WRIGLEY PHILIPPINES, INC., JESSELYN PANIS, ET AL.,
G.R. NO. 199469 : September 11, 2019
JARDELEZA, J.

Facts:

WPI is a corporation who manufactures chewing gum. It engaged the service of petitioner Mejila, a
registered nurse, as an occupational health practitioner. After months of service, WPI sent a
memorandum to Mejila informing the latter that her position has been abolished due to the company’s
manpower rationalization program and that her employment will be terminated effective the next
month. WPI then engaged the services of Activeone Health, Inc. as a replacement to the occupational
health practitioners. This was part of the management’s Headcount Optimization Program to improve
cost efficiency.

Petitioner Mejila filed a complaint for illegal dismissal against the respondent. The Labor Arbiter ruled
that Mejila was illegally dismissed and held that WPI failed to comply with the procedural due process
requirements. Also, the Labor Arbiter found that the outsourcing of clinic operations is more expensive
for WPI, which belies its intention to economize. Upon appeal, the NLRC reversed the decision of the LA.
It found that the outsourcing of clinic operations is less expensive than the income of the in-house nurse
because of the additional benefits on top of the monthly salary. With regards to due process, the NLRC
held that the notice to the Rizal Office is sufficient since it is a satellite office of the Regional Office. The
CA affirmed the decision of NLRC and held that the outsourcing of the clinic operations enabled WPI to
focus more on its core business of gum manufacturing. However, the CA also held that WPI failed to
properly serve notice of termination to the DOLE Regional Office as required by the IRR of the Labor
Code.

*both parties filed their respective petitions for review.

Issue:

1. Whether the outsource clinic operations renders redundancy whimsical or arbitrary.

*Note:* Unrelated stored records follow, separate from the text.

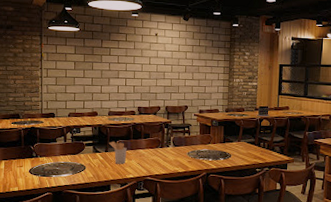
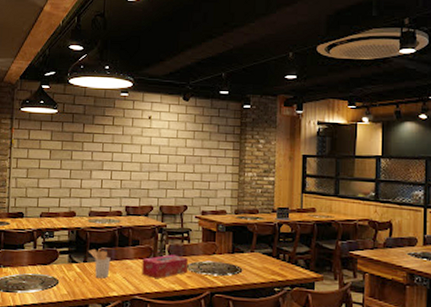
tissue box: none [152,144,188,164] -> present [141,254,188,279]

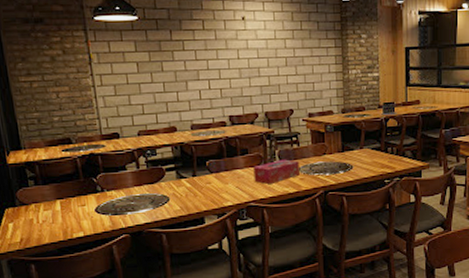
utensil holder: present [88,248,111,279] -> none [195,162,221,191]

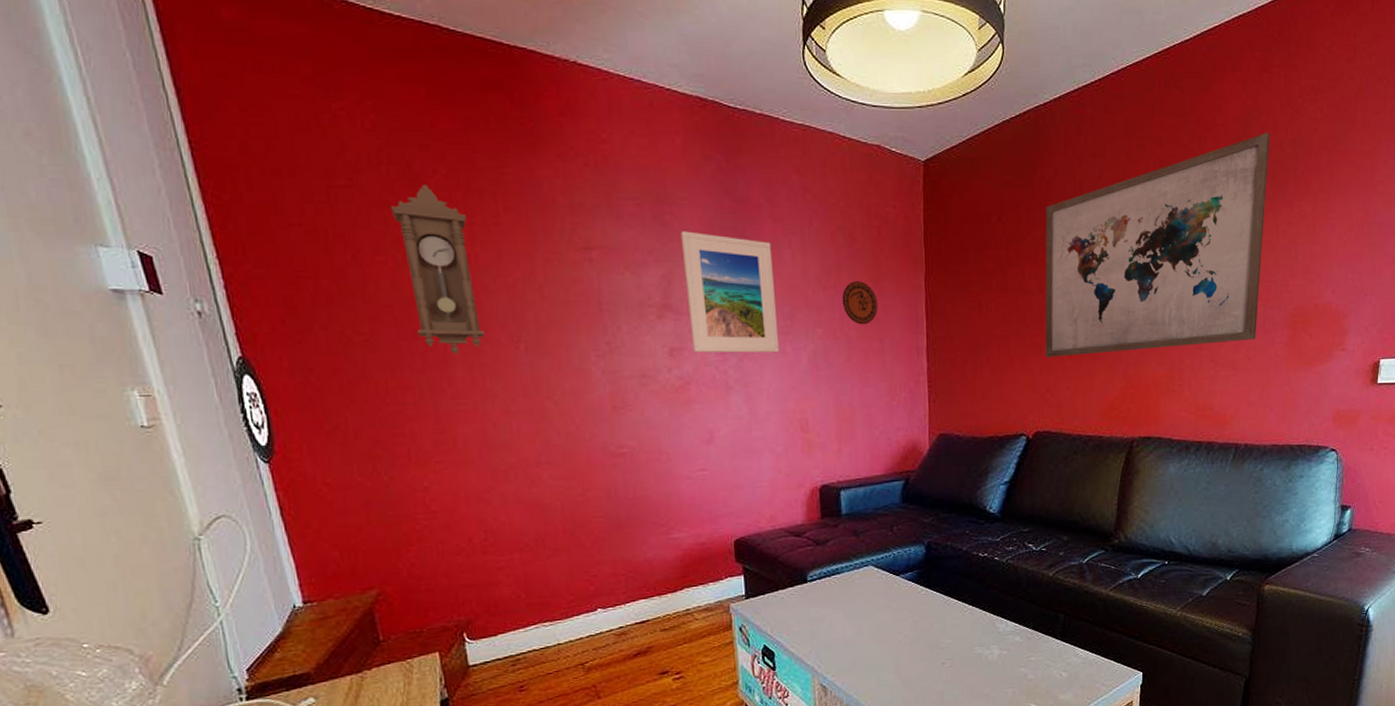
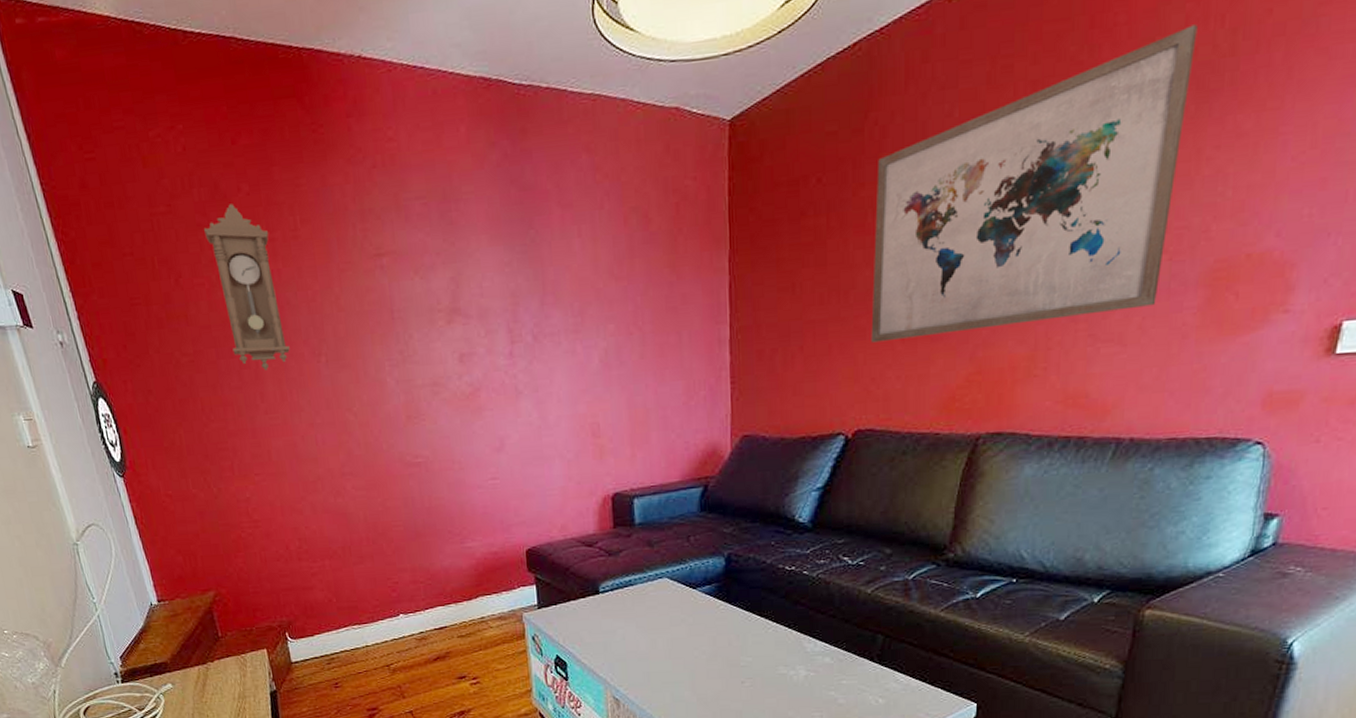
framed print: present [680,231,780,353] -> none [467,228,570,358]
decorative plate: present [842,281,878,325] -> none [635,268,676,318]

2. Whether the WPI complied with the notice of termination.

Held:

The SC upheld the decision of CA and NLRC with modifications as to the attorney’s fees.

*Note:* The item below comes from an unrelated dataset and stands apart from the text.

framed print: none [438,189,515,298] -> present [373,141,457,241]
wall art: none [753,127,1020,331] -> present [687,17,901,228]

1. No. Redundancy exists where the services of an employee are in excess of what is reasonably
demanded by the actual requirements of the enterprise and the determination that the employee's
services are no longer necessary or sustainable and, therefore, properly terminable is an exercise of
business judgment of the employer.

The Headcount Optimization Program was a fair exercise of business judgment for its purpose was of
streamlining the organization and increasing its productivity. WPI's rationale for outsourcing its clinic
operations is reasonable as it wanted to focus on the core business of gum manufacturing, and clinic
operations is not an integral part of it.

2. No. The employee is entitled to nominal damage. In implementing a redundancy program,


Article 298 requires employers to serve a written notice to both the affected employees and the
appropriate Regional Office of the Department at least thirty days before the effectivity of the
termination, specifying the ground or grounds for termination.

The notice of termination of WPI to Mejila did not cause the latter’s severance from work. This practice
is known as, the “garden leave” which is commonly used in relation to the 30-day notice period for
authorized causes of termination.

As to the notice to DOLE, where termination is based on authorized causes under Article 298, substantial
compliance is not enough. Since the dismissal is initiated by the employer's exercise of its management
prerogative, strict observance of the proper procedure is required in order to give life to the
constitutional protection afforded to labor.